Saved entries
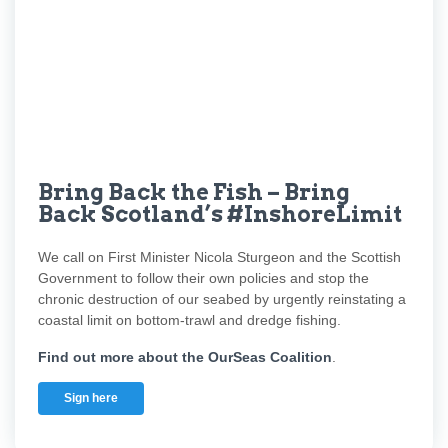
Bring Back the Fish – Bring
Back Scotland’s #InshoreLimit
We call on First Minister Nicola Sturgeon and the Scottish
Government to follow their own policies and stop the
chronic destruction of our seabed by urgently reinstating a
coastal limit on bottom-trawl and dredge fishing.
Find out more about the OurSeas Coalition
.
Sign here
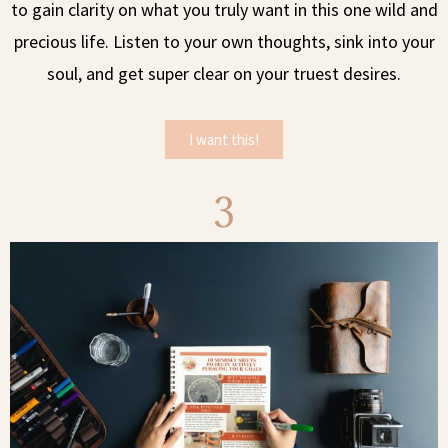
to gain clarity on what you truly want in this one wild and
precious life. Listen to your own thoughts, sink into your
soul, and get super clear on your truest desires.
I want this!
3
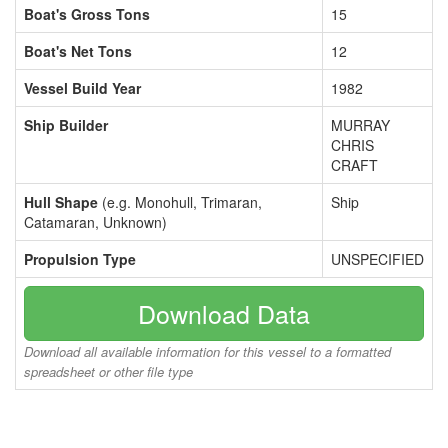
Boat's Gross Tons
15
Boat's Net Tons
12
Vessel Build Year
1982
Ship Builder
MURRAY
CHRIS
CRAFT
Hull Shape
(e.g. Monohull, Trimaran,
Ship
Catamaran, Unknown)
Propulsion Type
UNSPECIFIED
Download Data
Download all available information for this vessel to a formatted
spreadsheet or other file type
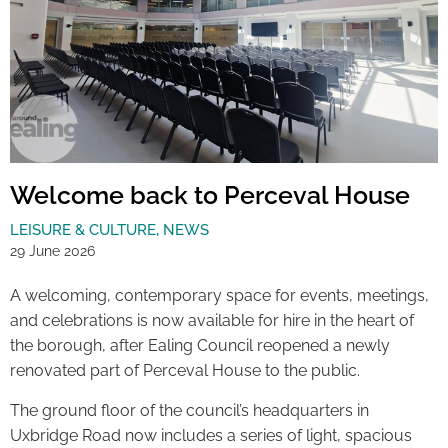
Welcome back to Perceval House
LEISURE & CULTURE
,
NEWS
29 June 2026
A welcoming, contemporary space for events, meetings,
and celebrations is now available for hire in the heart of
the borough, after Ealing Council reopened a newly
renovated part of Perceval House to the public.
The ground floor of the council’s headquarters in
Uxbridge Road now includes a series of light, spacious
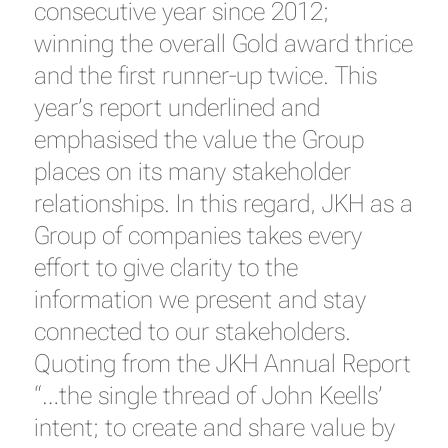
consecutive year since 2012;
winning the overall Gold award thrice
and the first runner-up twice. This
year’s report underlined and
emphasised the value the Group
places on its many stakeholder
relationships. In this regard, JKH as a
Group of companies takes every
effort to give clarity to the
information we present and stay
connected to our stakeholders.
Quoting from the JKH Annual Report
“…the single thread of John Keells’
intent; to create and share value by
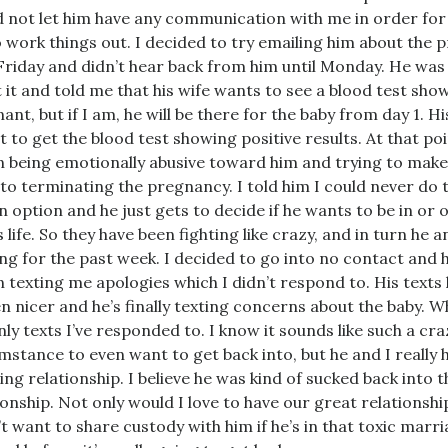
 not let him have any communication with me in order for
o work things out. I decided to try emailing him about the 
Friday and didn’t hear back from him until Monday. He was
 it and told me that his wife wants to see a blood test sho
ant, but if I am, he will be there for the baby from day 1. 
t to get the blood test showing positive results. At that poi
 being emotionally abusive toward him and trying to make
to terminating the pregnancy. I told him I could never do t
n option and he just gets to decide if he wants to be in or o
s life. So they have been fighting like crazy, and in turn he 
ng for the past week. I decided to go into no contact and 
 texting me apologies which I didn’t respond to. His texts
n nicer and he’s finally texting concerns about the baby. W
nly texts I’ve responded to. I know it sounds like such a cra
mstance to even want to get back into, but he and I really 
ng relationship. I believe he was kind of sucked back into t
ionship. Not only would I love to have our great relationshi
’t want to share custody with him if he’s in that toxic marria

*What is expected*
A verbatim transcription of the records, pictures excluded, is the required output.

*Answer section*
Bring Back the Fish – Bring
Back Scotland’s #InshoreLimit
We call on First Minister Nicola Sturgeon and the Scottish
Government to follow their own policies and stop the
chronic destruction of our seabed by urgently reinstating a
coastal limit on bottom-trawl and dredge fishing.
Find out more about the OurSeas Coalition
.
Sign here
to gain clarity on what you truly want in this one wild and
precious life. Listen to your own thoughts, sink into your
soul, and get super clear on your truest desires.
I want this!
3
Boat's Gross Tons
15
Boat's Net Tons
12
Vessel Build Year
1982
Ship Builder
MURRAY
CHRIS
CRAFT
Hull Shape
(e.g. Monohull, Trimaran,
Ship
Catamaran, Unknown)
Propulsion Type
UNSPECIFIED
Download Data
Download all available information for this vessel to a formatted
spreadsheet or other file type
Welcome back to Perceval House
LEISURE & CULTURE
,
NEWS
29 June 2026
A welcoming, contemporary space for events, meetings,
and celebrations is now available for hire in the heart of
the borough, after Ealing Council reopened a newly
renovated part of Perceval House to the public.
The ground floor of the council’s headquarters in
Uxbridge Road now includes a series of light, spacious
consecutive year since 2012;
winning the overall Gold award thrice
and the first runner-up twice. This
year’s report underlined and
emphasised the value the Group
places on its many stakeholder
relationships. In this regard, JKH as a
Group of companies takes every
effort to give clarity to the
information we present and stay
connected to our stakeholders.
Quoting from the JKH Annual Report
“…the single thread of John Keells’
intent; to create and share value by
 not let him have any communication with me in order for
o work things out. I decided to try emailing him about the 
Friday and didn’t hear back from him until Monday. He was
 it and told me that his wife wants to see a blood test sho
ant, but if I am, he will be there for the baby from day 1. 
t to get the blood test showing positive results. At that poi
 being emotionally abusive toward him and trying to make
to terminating the pregnancy. I told him I could never do t
n option and he just gets to decide if he wants to be in or o
s life. So they have been fighting like crazy, and in turn he 
ng for the past week. I decided to go into no contact and 
 texting me apologies which I didn’t respond to. His texts
n nicer and he’s finally texting concerns about the baby. W
nly texts I’ve responded to. I know it sounds like such a cra
mstance to even want to get back into, but he and I really 
ng relationship. I believe he was kind of sucked back into t
ionship. Not only would I love to have our great relationshi
’t want to share custody with him if he’s in that toxic marria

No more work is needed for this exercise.